→ Your goal: Edit everything in the clustering notebook from "In this notebook" down to "of our results." so that "agglomerative clustering" takes the place of "hierarchical clustering".

→ Passage provided:
________________
# Clustering

In this notebook we use sklearn illustrate the first two tasks on a real dataset. To begin we load some Python libraries we'll need. As always we need `numpy`, `matplotlib`, and various classes from `sklearn`. We also use the `pandas` library, a very useful library for data processing, to load in the data from an internet `csv` file. The `scipy` library is used to perform hierarchical clustering later on since it is able to show tree plots. As usual, we also set a random seed to allow for replication of our results.

In [None]:
import numpy as np
import pandas as pd
import matplotlib.pyplot as plt
from sklearn.decomposition import PCA
from sklearn.manifold import TSNE
from sklearn.cluster import KMeans, AgglomerativeClustering, DBSCAN
from sklearn.mixture import GaussianMixture, BayesianGaussianMixture
from scipy.cluster.hierarchy import dendrogram, linkage
from sklearn.preprocessing import MinMaxScaler
from sklearn.datasets import fetch_mldata
np.random.seed(42)
________________
→ Records:

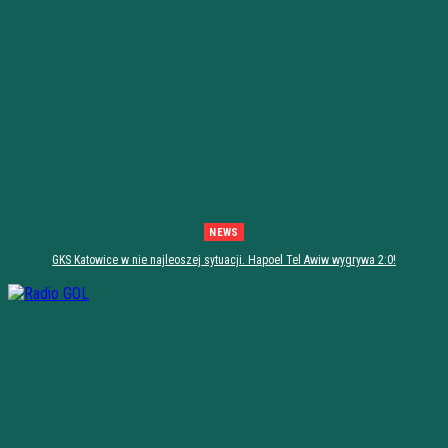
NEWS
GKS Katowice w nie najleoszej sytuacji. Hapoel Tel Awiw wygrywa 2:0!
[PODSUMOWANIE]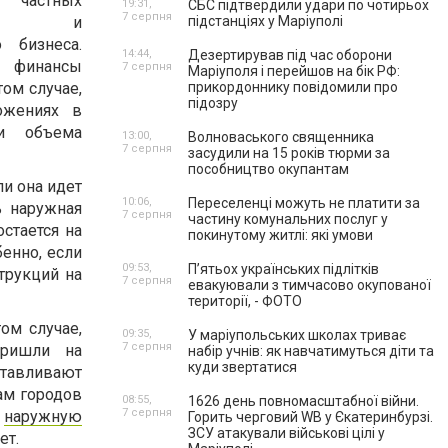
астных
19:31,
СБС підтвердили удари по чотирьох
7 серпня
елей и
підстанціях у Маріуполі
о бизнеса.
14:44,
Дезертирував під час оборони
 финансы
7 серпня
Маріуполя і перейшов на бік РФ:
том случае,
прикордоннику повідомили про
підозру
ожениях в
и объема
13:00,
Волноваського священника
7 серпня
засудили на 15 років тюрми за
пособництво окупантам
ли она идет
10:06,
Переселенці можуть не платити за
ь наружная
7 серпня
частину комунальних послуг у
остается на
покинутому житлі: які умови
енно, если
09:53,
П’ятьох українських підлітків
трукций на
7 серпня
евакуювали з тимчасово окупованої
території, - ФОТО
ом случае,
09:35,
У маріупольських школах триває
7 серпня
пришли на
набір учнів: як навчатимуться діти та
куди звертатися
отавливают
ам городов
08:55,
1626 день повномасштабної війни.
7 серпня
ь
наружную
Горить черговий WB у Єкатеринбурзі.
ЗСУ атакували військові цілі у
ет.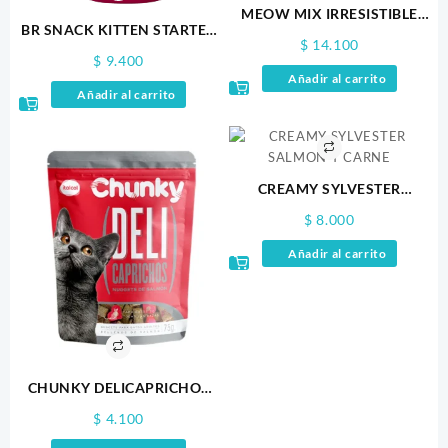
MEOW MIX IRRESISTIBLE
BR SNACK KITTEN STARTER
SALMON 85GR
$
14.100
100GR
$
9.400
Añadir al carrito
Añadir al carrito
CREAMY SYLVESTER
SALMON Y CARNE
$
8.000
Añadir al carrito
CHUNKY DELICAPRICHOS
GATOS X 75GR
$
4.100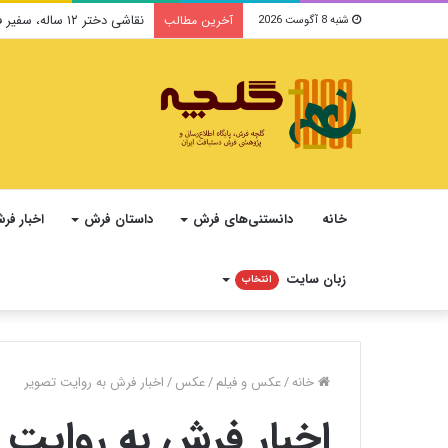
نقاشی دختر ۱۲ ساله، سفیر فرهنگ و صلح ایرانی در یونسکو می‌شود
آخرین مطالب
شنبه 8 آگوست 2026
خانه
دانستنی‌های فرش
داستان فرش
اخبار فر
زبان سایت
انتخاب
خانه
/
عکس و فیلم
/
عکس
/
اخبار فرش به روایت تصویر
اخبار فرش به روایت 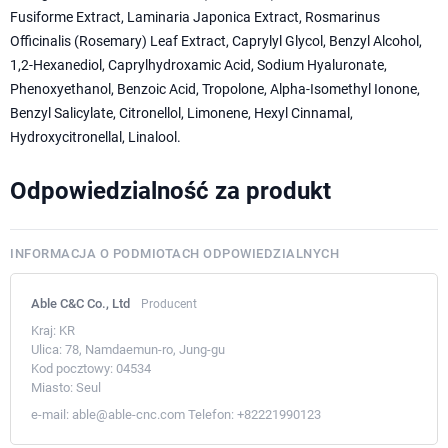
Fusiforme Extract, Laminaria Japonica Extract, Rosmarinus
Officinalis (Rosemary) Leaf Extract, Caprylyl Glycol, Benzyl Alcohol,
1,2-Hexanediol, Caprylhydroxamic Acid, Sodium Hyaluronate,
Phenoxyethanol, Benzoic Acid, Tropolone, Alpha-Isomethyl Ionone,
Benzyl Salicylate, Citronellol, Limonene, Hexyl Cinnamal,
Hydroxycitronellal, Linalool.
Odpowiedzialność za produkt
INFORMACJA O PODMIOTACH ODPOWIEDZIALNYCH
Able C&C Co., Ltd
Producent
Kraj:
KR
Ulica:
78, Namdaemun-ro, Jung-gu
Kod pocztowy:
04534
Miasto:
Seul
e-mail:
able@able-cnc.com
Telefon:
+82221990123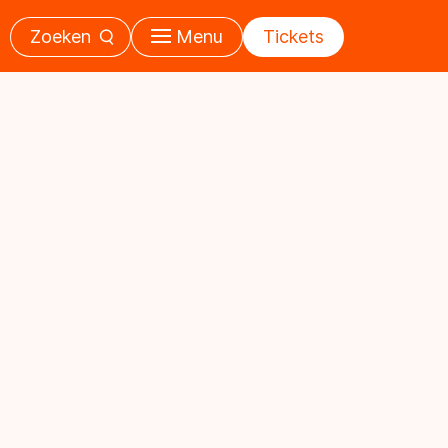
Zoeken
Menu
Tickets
________________
→ Answer area:
In this notebook we use sklearn illustrate the first two tasks on a real dataset. To begin we load some Python libraries we'll need. As always we need `numpy`, `matplotlib`, and various classes from `sklearn`. We also use the `pandas` library, a very useful library for data processing, to load in the data from an internet `csv` file. The `scipy` library is used to perform agglomerative clustering later on since it is able to show tree plots. As usual, we also set a random seed to allow for replication of our results.